If Kinkakuji is the Golden Pavilion, then Ginkakuji is the Silver Pavilion. Ginkakuji Temple is another Zen design that was completed in 1490. Originally, the structure was supposed to be a kind of villa for retirees, but after the death of the owner it changed hands and became temple. The temple boasts two stories, but it is not actually silver. There were originally plans to decorate the exterior with silver leaf, but those plans fell through. The nickname Silver Pavilion, however, lives on despite its actual hue.
Kiyomizu-dera is a Buddhist temple that dates back to the eighth century. The current buildings of the temple, however, were primarily constructed in the 16th century. Amazingly, not a single nail was used in its construction, relying instead on intricate and advanced woodworking and architectural skills. There is a waterfall within the temple complex, which is where the name Kiyomizu-dera comes from. An old ritual relating to the temple is the idea that jumping nearly 10 meters (30 feet) from the stage would grant the jumper a wish. Due to some fatalities, this practice has been banned at the temple.
It is possible that the Fushimi Inari Shrine is the most impressive landmark in all of Kyoto. In reality, it is not just one shrine, but the head shrine (taisha) for 32,000 Inari shrines across Japan. Stretching 230 meters (750 feet) up the hill behind it are hundreds of bright red torii (gates). You could easily spend several hours walking up the hillside, taking in the beautiful views of the city of Kyoto and walking through the torii, which appear luminescent in the late afternoon sun. This shrine still holds incredible religious and personal significance to local residents. During the Japanese New Year, millions will come to pay their respects. As you approach the shrine, look for vendors selling the sweet tsujiura senbei, a kind of cookie local to the area and believed to be an early predecessor of the American fortune cookie.
One of the most famous buildings in all of Japan is the Golden Pavilion, better known to locals as Kinkakuji.
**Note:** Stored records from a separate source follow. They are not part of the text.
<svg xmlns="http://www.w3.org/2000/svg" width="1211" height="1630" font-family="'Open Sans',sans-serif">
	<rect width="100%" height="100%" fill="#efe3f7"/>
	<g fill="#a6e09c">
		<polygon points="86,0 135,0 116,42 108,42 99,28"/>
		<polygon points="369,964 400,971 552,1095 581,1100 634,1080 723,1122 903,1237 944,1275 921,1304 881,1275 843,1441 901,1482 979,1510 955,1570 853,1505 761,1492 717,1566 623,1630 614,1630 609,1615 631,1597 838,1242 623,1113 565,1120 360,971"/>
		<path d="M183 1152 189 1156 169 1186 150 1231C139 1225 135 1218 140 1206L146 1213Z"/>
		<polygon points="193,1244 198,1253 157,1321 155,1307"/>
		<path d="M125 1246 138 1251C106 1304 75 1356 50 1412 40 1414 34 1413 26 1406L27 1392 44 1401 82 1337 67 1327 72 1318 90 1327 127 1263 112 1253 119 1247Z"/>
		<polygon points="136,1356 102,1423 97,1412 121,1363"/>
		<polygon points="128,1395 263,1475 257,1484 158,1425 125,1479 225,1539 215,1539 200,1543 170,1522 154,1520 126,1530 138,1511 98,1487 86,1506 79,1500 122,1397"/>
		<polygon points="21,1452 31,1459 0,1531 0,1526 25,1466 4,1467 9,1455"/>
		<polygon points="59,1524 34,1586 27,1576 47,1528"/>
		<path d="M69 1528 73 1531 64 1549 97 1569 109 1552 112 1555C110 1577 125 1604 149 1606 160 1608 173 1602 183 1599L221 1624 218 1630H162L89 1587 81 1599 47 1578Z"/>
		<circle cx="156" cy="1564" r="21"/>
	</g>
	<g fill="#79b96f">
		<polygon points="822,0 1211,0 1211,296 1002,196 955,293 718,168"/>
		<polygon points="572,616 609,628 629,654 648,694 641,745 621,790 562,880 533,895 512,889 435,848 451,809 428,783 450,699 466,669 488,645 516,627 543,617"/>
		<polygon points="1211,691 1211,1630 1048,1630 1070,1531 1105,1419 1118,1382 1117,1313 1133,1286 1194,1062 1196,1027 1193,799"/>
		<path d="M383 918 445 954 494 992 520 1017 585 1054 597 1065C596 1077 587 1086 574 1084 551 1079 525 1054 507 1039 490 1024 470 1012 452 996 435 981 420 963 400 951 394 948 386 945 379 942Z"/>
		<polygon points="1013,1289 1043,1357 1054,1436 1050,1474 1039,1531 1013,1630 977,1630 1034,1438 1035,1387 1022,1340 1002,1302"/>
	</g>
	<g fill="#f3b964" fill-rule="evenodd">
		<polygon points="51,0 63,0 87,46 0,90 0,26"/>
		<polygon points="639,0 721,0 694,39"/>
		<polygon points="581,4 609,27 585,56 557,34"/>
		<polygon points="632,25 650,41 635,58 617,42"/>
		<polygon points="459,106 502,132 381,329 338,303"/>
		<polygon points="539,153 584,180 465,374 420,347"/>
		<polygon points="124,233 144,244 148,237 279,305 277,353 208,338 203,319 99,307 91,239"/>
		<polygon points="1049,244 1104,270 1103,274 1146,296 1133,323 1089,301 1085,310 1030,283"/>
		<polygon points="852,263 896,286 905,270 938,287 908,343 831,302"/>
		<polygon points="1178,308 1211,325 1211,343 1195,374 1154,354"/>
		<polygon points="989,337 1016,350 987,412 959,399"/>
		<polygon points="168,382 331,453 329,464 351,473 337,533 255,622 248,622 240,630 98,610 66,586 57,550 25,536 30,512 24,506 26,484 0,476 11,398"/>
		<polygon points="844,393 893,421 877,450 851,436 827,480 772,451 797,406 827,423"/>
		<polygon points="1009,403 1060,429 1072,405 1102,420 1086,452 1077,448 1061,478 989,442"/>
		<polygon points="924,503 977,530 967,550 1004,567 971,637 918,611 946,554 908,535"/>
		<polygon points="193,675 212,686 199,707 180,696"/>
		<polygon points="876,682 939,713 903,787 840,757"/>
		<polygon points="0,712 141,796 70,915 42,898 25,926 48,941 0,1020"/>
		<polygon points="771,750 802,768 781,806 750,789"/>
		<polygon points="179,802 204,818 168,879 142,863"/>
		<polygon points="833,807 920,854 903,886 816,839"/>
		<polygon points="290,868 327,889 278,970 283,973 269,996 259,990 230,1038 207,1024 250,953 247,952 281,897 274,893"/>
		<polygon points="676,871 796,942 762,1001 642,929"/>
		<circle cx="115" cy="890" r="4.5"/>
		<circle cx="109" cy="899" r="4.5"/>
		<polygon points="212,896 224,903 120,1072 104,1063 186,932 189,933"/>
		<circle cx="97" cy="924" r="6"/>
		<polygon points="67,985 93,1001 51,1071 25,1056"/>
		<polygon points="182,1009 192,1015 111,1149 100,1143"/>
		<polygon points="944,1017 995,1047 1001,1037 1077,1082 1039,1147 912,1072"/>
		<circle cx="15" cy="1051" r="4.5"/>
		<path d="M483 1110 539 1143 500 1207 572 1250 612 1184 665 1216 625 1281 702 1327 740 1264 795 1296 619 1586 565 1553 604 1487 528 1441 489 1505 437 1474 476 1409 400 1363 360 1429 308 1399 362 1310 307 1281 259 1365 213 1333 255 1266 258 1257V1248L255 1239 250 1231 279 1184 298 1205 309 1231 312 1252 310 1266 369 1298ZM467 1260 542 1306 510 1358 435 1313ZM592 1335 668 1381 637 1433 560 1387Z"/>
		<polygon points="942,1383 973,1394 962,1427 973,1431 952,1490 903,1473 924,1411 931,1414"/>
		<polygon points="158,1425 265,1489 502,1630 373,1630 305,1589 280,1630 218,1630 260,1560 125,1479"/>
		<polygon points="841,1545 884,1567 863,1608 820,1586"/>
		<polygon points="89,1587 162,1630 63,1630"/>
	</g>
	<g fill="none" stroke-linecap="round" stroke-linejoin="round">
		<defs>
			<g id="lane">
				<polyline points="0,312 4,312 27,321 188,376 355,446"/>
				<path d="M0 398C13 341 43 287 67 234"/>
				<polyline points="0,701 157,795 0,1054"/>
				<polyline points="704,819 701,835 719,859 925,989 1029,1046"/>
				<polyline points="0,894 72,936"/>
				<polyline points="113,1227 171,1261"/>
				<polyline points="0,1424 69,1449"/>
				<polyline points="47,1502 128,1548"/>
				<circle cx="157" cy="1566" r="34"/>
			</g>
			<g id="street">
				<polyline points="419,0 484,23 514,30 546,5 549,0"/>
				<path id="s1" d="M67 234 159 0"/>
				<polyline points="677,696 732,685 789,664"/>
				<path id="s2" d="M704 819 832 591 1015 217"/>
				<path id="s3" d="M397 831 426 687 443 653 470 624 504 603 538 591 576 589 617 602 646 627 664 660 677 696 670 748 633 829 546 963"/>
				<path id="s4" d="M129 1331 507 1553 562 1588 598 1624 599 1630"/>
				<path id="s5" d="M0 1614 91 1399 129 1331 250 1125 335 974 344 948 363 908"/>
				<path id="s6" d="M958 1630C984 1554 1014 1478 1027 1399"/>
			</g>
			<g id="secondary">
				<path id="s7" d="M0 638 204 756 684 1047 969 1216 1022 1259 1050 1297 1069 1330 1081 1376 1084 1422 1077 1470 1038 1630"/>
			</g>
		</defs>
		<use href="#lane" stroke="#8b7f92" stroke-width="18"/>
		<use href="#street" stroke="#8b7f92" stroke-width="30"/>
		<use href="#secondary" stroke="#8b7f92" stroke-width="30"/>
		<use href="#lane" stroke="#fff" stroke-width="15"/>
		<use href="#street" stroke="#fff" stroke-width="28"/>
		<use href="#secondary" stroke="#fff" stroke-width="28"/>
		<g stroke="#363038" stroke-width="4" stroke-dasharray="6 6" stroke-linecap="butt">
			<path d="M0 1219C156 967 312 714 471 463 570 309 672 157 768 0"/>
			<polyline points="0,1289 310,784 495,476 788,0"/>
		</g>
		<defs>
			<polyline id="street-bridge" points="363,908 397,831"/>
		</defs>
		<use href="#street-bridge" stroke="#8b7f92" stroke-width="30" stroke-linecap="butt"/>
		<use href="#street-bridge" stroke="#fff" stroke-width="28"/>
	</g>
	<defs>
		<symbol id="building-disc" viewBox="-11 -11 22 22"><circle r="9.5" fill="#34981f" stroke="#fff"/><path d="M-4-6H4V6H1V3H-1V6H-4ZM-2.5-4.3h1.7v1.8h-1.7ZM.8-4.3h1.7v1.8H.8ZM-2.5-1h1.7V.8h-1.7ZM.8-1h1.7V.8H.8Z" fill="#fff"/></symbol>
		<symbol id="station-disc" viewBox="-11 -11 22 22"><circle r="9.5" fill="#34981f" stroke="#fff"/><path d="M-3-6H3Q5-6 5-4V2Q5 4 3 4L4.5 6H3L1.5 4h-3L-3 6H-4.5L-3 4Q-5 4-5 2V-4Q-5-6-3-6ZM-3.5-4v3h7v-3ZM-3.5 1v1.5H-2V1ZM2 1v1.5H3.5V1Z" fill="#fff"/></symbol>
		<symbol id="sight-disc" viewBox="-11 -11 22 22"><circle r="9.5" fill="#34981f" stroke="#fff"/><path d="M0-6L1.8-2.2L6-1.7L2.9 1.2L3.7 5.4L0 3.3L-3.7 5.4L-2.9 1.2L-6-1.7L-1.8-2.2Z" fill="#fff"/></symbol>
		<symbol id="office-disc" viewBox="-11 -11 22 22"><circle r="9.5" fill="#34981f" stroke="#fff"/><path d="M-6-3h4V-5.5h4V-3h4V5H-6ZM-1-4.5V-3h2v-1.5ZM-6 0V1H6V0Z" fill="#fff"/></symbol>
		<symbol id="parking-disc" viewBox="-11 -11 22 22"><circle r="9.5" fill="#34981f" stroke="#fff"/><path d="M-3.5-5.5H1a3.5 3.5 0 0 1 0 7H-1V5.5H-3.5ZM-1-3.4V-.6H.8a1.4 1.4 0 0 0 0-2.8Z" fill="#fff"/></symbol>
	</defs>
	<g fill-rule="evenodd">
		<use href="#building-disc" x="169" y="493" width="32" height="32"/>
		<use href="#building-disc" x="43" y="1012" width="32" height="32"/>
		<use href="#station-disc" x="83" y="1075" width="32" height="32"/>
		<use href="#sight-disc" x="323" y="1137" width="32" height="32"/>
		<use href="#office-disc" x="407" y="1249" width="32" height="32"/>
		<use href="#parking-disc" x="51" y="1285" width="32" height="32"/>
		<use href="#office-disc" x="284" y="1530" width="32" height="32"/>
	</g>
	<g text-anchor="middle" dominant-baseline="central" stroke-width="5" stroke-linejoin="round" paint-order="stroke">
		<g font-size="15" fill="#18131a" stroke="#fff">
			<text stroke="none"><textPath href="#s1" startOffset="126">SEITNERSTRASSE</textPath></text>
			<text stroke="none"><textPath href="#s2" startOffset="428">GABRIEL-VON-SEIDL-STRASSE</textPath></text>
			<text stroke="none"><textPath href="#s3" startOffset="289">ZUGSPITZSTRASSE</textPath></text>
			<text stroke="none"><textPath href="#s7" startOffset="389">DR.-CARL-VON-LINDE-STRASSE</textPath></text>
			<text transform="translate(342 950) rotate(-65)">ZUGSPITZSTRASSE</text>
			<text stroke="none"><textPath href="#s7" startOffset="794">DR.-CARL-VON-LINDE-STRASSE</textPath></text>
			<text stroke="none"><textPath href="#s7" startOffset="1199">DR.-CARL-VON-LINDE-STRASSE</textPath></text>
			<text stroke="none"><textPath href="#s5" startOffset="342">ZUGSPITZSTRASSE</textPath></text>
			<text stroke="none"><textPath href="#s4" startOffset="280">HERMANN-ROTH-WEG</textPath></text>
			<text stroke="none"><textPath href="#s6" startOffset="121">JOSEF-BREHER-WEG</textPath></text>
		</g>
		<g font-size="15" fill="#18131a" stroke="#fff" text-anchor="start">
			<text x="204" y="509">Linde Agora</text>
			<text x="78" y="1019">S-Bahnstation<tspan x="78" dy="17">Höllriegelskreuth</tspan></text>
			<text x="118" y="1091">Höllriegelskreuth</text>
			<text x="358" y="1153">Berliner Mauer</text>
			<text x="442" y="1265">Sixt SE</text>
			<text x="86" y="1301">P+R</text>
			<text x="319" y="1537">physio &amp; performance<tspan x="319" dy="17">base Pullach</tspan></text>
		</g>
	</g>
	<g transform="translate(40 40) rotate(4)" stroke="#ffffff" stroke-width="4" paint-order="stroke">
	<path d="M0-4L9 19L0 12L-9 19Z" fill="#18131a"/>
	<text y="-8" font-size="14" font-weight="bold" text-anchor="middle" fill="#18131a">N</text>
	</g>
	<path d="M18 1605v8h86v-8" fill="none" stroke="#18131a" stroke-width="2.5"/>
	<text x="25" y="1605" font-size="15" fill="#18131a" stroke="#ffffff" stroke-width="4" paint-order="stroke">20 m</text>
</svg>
This Zen Buddhism temple was originally a privately owned structure, but toward the end of the 14th century it was converted to a temple. The temple has three stories, and they seamlessly incorporate three major Japanese styles of architecture: Samurai, Zen and Shinden. Yellow and gold coloring, not to mention the bright bronze phoenix ornament on the apex of the roof, helps give the Golden Pavilion its name. Surrounding the temple are beautiful, manicured gardens, some of which are designed to show the harmony between heaven and Earth.